The 65,000 tonne carrier - which weighs three times as much as HMS Illustrious - is currently being assembled at Babcock’s dockyard in Rosyth and will be able to take up to 40 aircraft, almost twice the current capacity of a carrier.
Under the programme, part of HMS Queen Elizabeth’s state-of-the-art mission system has been pre-assembled at HMS Collingwood in Fareham, Hampshire. The result is a physical representation of the aircraft carrier’s Operations Room and Flying Control Centre.
As the ‘brain’ of the ship, the mission system brings together air traffic control, navigation, tactical picture compilation, communications and mission planning for the embarked F-35 Joint Strike Fighter and Merlin helicopters. It will also provide engineering and logistic support.

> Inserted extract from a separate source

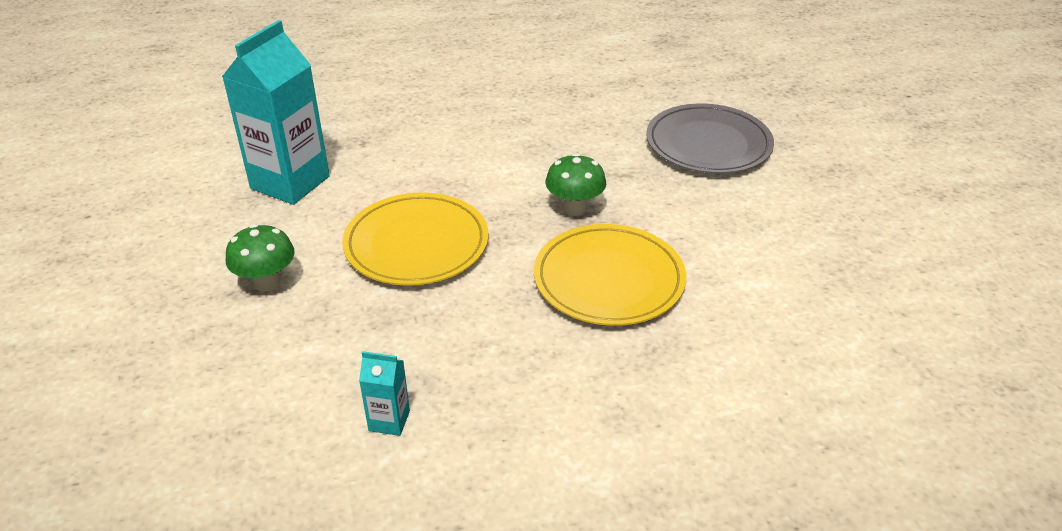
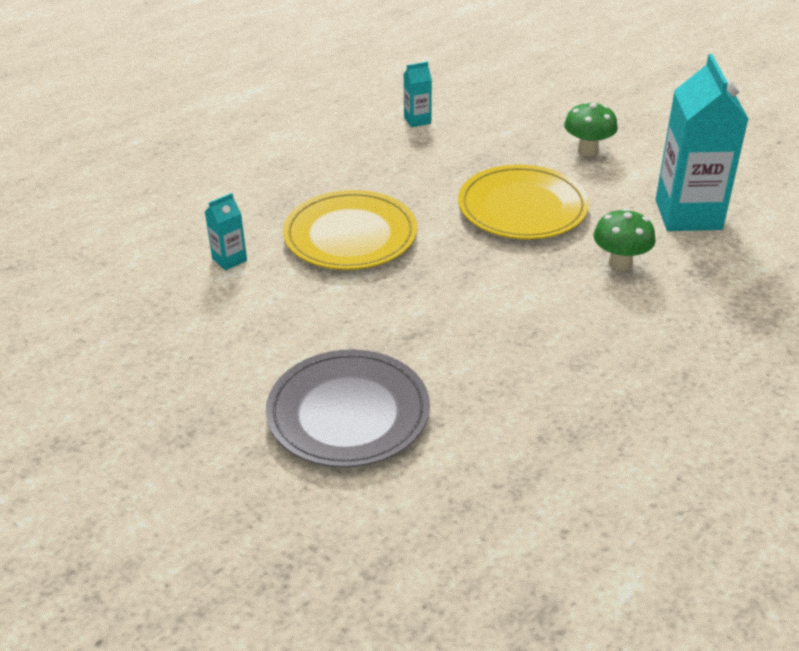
camera: 150 degrees right, 0 degrees up
green mushroom [545,153,606,216] -> green mushroom moved to [593,208,656,271]
none -> turquoise carton [205,193,247,270]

The facility will hold engineering tests and trials using the same equipment that will eventually be installed on the ship in Rosyth. Being located in HMS Collingwood it has the benefit of allowing the establishment’s Royal Navy trainees to take part in large scale trials.
By manning every operations room position with Royal Navy personnel ensures the equipment can be tested and loaded to its full capacity - something that has never been done before with previous mission systems.
Named after Admiral Sir Lumley Lyster, the mastermind behind the Taranto raid and architect of the Royal Navy’s carrier strategy during the Second World War, Lyster Building at HMS Collingwood marks the collaboration between the Aircraft Carrier Alliance, Navy Command and Flag Officer Sea Training.
The First Sea Lord, Admiral Sir Mark Stanhope, officially opened the building, adding:
Admiral Lyster was a leader and innovator in delivering air power from the sea and this will be the primary role for the Queen Elizabeth Class carriers as part of our Future Navy 2020 vision.
It is apt therefore that the Aircraft Carrier Alliance should take him as their inspiration in developing this world-class engineering and training facility that will help ensure HMS Queen Elizabeth enters front line service before the end of the decade.
The equipment used in Lyster building will be moved to the HMS Queen Elizabeth once personnel have been trained in a bid to keep costs low. The first Royal Navy weapon engineers are set to join the carrier in 2013 in Rosyth.